Rob Piippo, general manager at the Kemmerer coal mine, spoke next. He decided to travel to Rock Springs to add input to the comments he made at Tuesday’s meeting in Kemmerer. Nearly 200 people were in attendance at that hearing, according to the Kemmerer Gazette. Piippo took issue with the fact that people in Oregon made a decision that led to coal studies that affect Wyoming workers. He said wind, solar and battery resources should receive the same scrutiny that coal has.
“Don’t remove units for unreliable alternative energy sources,” he said.
He also stressed the negative impact that the plan will have on families, children and schools.

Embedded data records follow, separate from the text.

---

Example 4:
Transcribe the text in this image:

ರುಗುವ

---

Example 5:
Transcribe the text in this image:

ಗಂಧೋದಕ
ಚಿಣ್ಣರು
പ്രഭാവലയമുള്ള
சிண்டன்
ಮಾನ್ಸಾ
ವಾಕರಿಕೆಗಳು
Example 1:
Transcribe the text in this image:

Michelle Irwin, a resident of Sweetwater County, spoke in support of the 2019 IRP. She said it is good news for the Wyoming economy and rate payers. Wyoming has been dependent on coal, but energy markets are changing, Irwin said. She noted that the University of Wyoming School of Energy Resources (SER) is doing work and research to address those issues. She encouraged the Public Service Commission members to conduct a thorough investigation as they move forward. She said the IRP document is confusing at best, but that the plan is driven by changing energy environments and the desire to reduce CO2 emissions. She noted that the IRP includes community and employee transition plans and said those involved should work to ensure the smoothest transition possible.

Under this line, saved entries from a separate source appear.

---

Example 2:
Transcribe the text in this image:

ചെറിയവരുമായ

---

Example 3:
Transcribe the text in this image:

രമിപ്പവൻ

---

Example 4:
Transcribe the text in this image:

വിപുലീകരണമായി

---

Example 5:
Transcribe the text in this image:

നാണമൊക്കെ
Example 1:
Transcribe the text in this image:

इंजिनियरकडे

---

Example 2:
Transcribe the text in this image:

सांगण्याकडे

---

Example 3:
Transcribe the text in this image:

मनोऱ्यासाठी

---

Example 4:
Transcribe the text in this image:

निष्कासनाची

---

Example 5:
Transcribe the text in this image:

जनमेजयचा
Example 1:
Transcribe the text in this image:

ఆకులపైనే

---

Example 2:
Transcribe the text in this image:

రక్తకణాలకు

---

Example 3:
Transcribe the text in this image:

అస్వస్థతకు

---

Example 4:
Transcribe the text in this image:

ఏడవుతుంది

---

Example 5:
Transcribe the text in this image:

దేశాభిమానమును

Rep. Clark Stith, Wyoming legislator for House District 48, said he agrees with Commissioner Johnson’s opinion of the IRP. He said his concern is for his constituents and the negative impact the proposed actions of retiring coal units will have on them. He referred to two problematic issues: stranded coal assets and negative externalities. He said the IRP does not address the issue of stranded coal assets or their potential cost to investors or rate payers. As far as negative externalities, Stith said the proposed plan will suck money out of local communities.
PacifiCorp claims the plan will reduce customer costs, but Stith said there is no analysis of the amount of damage it will cost in terms of negative economic impact. He said even if jobs are lost to attrition, there will still be fewer people employed — causing damage to the community.

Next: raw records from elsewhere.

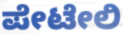
ಪೇಟೇಲಿ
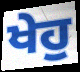
ਖੇਹੁ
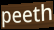
peeth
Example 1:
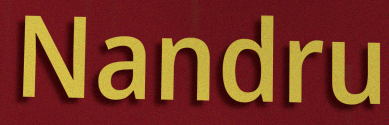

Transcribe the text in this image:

Nandru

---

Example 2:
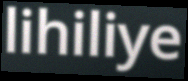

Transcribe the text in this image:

lihiliye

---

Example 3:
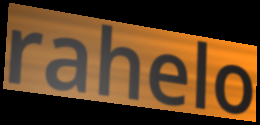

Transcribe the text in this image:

rahelo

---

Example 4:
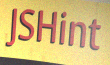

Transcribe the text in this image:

JSHint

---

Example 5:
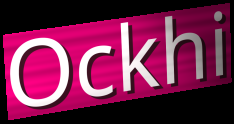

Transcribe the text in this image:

Ockhi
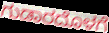
ಗುಡಾರದೊಳಗೆ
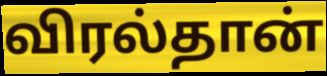
விரல்தான்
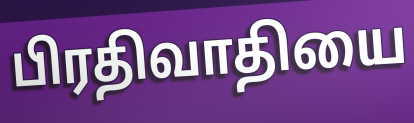
பிரதிவாதியை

By the time the final hour of Wednesday’s hearing rolled around, there were about half as many people in the council chambers as at the start. People continued to comment, though, including several community members who expressed concern for local workers who would be affected by early closures of coal-fired units. Regina Clark, president of the Western Wyoming Community College Board of Trustees, became a bit emotional, saying she can relate to the difficult impacts on families and livelihoods. She said education is one of the resources we have to help communities transition through these times. Clark also said she believes the corporation is trying to be responsible and referred to the fact that energy resources have always been changing.
“We’re going to have to redesign ourselves,” she said.